- **Задание**:
Перепишите все строки из записей ниже без единого изменения. Строки, обозначающие изображения, в ответ не включайте.

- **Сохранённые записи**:
══════

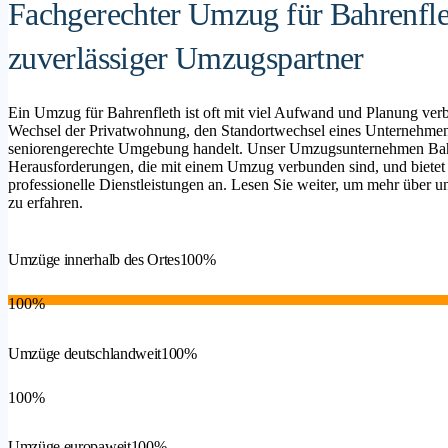
Fachgerechter Umzug für Bahrenfle
zuverlässiger Umzugspartner
Ein Umzug für Bahrenfleth ist oft mit viel Aufwand und Planung ver
Wechsel der Privatwohnung, den Standortwechsel eines Unternehmen
seniorengerechte Umgebung handelt. Unser Umzugsunternehmen Bahren
Herausforderungen, die mit einem Umzug verbunden sind, und bietet
professionelle Dienstleistungen an. Lesen Sie weiter, um mehr über un
zu erfahren.
Umzüge innerhalb des Ortes
100%
100%
Umzüge deutschlandweit
100%
100%
Umzüge europaweit
100%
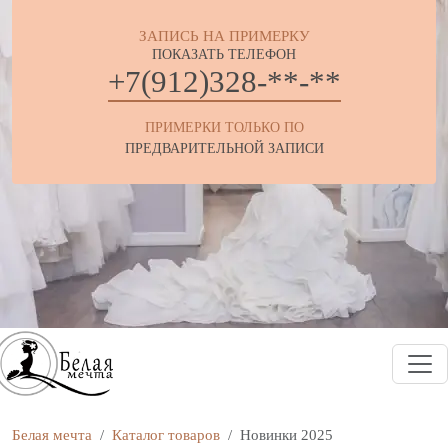
ЗАПИСЬ НА ПРИМЕРКУ
ПОКАЗАТЬ ТЕЛЕФОН
+7(912)328-**-**
ПРИМЕРКИ ТОЛЬКО ПО
ПРЕДВАРИТЕЛЬНОЙ ЗАПИСИ
Белая мечта
Каталог товаров
Новинки 2025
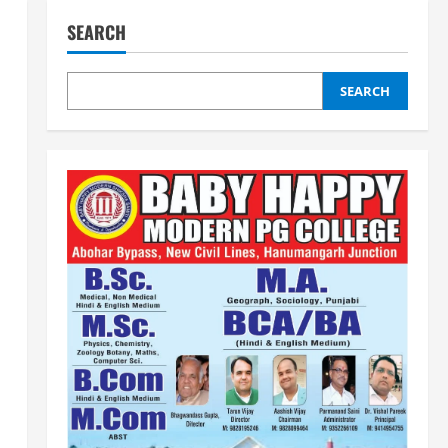
SEARCH
SEARCH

══════

- **Результат**:
Fachgerechter Umzug für Bahrenfle
zuverlässiger Umzugspartner
Ein Umzug für Bahrenfleth ist oft mit viel Aufwand und Planung ver
Wechsel der Privatwohnung, den Standortwechsel eines Unternehmen
seniorengerechte Umgebung handelt. Unser Umzugsunternehmen Bahren
Herausforderungen, die mit einem Umzug verbunden sind, und bietet
professionelle Dienstleistungen an. Lesen Sie weiter, um mehr über un
zu erfahren.
Umzüge innerhalb des Ortes
100%
100%
Umzüge deutschlandweit
100%
100%
Umzüge europaweit
100%
ЗАПИСЬ НА ПРИМЕРКУ
ПОКАЗАТЬ ТЕЛЕФОН
+7(912)328-**-**
ПРИМЕРКИ ТОЛЬКО ПО
ПРЕДВАРИТЕЛЬНОЙ ЗАПИСИ
Белая мечта
Каталог товаров
Новинки 2025
SEARCH
SEARCH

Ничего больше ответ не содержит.